ЭНГСТРАН. Я-то не величаюсь этим, господин пастор. Я только хотел сказать, что она пришла ко мне и призналась во всем с горючими слезами и скрежетом зубовным. И должен сказать, господин пастор, страсть мне жалко ее стало.
ПАСТОР МАНДЕРС. Так ли это, Энгстран? Ну, дальше?
ЭНГСТРАН. Ну, я и говорю ей: американец твой гуляет по белу свету. А ты, Иоханна, говорю, пала и потеряла себя. Но Якоб Энгстран, говорю, твердо стоит на ногах. Я, то есть, так сказать, вроде как притчею с ней говорил, господин пастор.

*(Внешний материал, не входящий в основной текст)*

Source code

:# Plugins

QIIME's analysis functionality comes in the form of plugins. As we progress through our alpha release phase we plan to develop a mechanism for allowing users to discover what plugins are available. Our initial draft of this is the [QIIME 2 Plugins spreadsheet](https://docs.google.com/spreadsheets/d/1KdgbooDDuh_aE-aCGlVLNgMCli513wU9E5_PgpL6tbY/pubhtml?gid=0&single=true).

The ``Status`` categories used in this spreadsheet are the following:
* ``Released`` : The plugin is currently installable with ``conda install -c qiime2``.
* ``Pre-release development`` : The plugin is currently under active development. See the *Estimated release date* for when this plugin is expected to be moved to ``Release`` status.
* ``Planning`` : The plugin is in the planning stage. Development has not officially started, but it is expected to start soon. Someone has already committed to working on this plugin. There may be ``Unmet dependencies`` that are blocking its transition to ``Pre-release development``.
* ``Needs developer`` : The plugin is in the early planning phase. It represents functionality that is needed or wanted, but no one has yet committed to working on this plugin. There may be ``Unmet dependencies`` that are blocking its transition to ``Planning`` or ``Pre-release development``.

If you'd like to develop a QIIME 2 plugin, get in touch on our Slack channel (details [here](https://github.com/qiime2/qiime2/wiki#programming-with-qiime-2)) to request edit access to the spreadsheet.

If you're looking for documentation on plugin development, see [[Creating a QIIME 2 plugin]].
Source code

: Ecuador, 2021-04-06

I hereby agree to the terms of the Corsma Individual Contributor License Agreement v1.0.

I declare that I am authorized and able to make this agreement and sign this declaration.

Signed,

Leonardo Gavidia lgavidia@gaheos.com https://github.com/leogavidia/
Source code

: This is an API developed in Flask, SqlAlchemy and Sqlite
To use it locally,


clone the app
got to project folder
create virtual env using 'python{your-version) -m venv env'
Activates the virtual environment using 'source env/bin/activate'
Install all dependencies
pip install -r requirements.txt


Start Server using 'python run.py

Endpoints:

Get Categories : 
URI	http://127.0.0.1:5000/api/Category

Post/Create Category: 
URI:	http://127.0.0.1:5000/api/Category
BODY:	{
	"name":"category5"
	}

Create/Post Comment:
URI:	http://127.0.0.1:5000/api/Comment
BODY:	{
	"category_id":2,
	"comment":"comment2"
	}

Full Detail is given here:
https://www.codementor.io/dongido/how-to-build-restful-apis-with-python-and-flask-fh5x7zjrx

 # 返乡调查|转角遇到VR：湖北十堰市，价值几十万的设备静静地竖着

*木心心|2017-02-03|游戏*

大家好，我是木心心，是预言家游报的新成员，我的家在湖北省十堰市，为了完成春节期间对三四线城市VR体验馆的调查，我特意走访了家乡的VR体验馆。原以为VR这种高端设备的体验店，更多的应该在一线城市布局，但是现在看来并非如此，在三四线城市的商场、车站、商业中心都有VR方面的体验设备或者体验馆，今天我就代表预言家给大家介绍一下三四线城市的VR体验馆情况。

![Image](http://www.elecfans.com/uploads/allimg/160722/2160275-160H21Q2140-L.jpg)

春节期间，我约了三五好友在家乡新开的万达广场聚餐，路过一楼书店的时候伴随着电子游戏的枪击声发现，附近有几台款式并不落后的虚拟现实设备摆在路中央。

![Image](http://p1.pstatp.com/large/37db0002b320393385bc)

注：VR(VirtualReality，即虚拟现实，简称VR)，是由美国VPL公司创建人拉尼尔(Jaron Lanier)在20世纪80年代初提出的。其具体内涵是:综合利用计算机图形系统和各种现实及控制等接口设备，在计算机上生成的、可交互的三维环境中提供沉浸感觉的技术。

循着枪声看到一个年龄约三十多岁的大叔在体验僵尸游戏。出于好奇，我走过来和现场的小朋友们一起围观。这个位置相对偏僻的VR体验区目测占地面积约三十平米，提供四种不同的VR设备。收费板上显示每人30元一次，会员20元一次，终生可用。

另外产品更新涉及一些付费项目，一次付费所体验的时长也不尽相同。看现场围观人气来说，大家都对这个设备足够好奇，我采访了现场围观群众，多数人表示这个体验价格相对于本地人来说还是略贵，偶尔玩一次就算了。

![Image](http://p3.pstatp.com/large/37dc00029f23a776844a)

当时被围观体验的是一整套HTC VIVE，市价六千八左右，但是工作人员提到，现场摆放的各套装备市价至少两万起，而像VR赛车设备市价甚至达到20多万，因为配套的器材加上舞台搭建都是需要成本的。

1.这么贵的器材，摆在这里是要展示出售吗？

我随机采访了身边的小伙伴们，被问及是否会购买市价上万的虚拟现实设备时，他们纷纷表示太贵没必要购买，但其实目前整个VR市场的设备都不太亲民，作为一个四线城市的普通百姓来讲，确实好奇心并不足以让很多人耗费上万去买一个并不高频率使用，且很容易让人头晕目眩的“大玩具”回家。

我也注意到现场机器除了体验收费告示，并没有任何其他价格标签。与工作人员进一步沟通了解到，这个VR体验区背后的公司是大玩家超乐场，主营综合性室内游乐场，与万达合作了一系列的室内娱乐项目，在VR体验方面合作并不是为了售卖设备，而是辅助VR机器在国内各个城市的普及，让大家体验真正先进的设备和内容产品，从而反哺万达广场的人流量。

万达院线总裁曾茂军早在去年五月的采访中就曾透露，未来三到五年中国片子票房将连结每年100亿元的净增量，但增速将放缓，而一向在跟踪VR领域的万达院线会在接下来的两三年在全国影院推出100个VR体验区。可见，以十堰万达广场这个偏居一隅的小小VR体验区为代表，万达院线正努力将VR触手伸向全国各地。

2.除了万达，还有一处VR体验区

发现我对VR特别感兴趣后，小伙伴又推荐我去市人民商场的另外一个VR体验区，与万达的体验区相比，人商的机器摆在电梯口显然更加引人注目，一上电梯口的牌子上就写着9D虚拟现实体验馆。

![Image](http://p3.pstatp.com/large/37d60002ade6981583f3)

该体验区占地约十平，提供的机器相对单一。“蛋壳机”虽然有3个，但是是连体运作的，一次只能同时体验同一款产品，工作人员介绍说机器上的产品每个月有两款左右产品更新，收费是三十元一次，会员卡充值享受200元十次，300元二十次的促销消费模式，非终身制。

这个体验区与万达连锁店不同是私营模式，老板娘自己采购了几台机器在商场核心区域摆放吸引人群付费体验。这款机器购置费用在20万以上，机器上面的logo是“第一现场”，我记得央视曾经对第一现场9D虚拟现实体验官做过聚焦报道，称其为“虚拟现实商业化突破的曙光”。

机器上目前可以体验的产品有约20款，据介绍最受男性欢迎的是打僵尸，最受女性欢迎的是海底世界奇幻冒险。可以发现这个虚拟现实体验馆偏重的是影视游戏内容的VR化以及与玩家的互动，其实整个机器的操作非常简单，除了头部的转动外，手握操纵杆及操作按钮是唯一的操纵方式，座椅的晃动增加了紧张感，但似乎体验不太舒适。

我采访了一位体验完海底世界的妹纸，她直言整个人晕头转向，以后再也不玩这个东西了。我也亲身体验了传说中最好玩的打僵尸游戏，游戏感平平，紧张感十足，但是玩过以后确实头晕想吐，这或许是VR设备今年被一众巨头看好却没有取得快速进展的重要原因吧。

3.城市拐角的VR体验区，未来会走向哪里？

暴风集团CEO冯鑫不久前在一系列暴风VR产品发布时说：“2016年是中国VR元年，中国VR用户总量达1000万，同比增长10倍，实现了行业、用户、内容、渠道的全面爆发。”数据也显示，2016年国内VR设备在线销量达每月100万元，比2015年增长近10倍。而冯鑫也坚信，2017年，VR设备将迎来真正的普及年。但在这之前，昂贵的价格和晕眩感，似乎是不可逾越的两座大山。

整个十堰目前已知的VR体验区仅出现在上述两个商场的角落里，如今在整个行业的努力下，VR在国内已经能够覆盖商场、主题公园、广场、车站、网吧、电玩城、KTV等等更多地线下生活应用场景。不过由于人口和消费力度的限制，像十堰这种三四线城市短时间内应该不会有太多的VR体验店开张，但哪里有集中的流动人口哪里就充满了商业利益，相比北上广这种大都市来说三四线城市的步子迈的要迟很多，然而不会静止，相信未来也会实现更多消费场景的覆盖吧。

ПАСТОР МАНДЕРС. Я понимаю. Продолжайте, продолжайте.
ЭНГСТРАН. Ну вот, я и поднял ее и сочетался с ней законным браком, чтобы люди и не знали, как она там путалась с иностранцами.
ПАСТОР МАНДЕРС. В этом отношении вы прекрасно поступили. Я не могу только одобрить, что вы согласились взять деньги.
ЭНГСТРАН. Деньги? Я? Ни гроша.
ПАСТОР МАНДЕРС (вопросительно глядя на фру Алвинг). Однако…
ЭНГСТРАН. Ах да, погодите, вспомнил. У Иоханны, правда, водились какие-то деньжонки. Да о них я и знать не хотел. Я говорил, что это мамон, плата за грех – это дрянное золото… или бумажки – что там было?.. Мы бы их швырнули в лицо американцу, говорю, да он так и сгиб, пропал за морем, господин пастор.